WHAT TO WORK ON:
Number of lines below with the word "input": give it and nothing more.

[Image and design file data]
+-------+

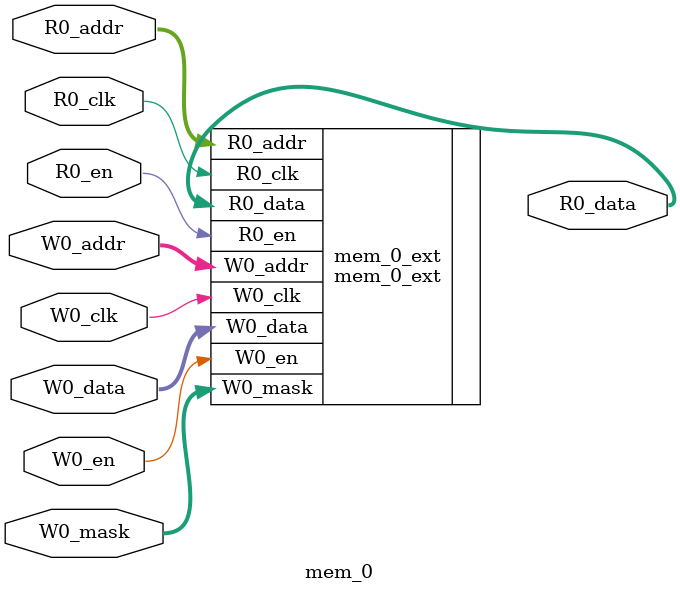
<source format=sv>
module mem_0(	// @[generators/gemmini/src/main/scala/gemmini/SyncMem.scala:45:24]
  input  [7:0]  R0_addr,
  input         R0_en,
  input         R0_clk,
  output [31:0] R0_data,
  input  [7:0]  W0_addr,
  input         W0_en,
  input         W0_clk,
  input  [31:0] W0_data,
  input  [3:0]  W0_mask
);

  mem_0_ext mem_0_ext (	// @[generators/gemmini/src/main/scala/gemmini/SyncMem.scala:45:24]
    .R0_addr (R0_addr),
    .R0_en   (R0_en),
    .R0_clk  (R0_clk),
    .R0_data (R0_data),
    .W0_addr (W0_addr),
    .W0_en   (W0_en),
    .W0_clk  (W0_clk),
    .W0_data (W0_data),
    .W0_mask (W0_mask)
  );	// @[generators/gemmini/src/main/scala/gemmini/SyncMem.scala:45:24]
endmodule


</source>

+-------+

SOLVED EXERCISE:
8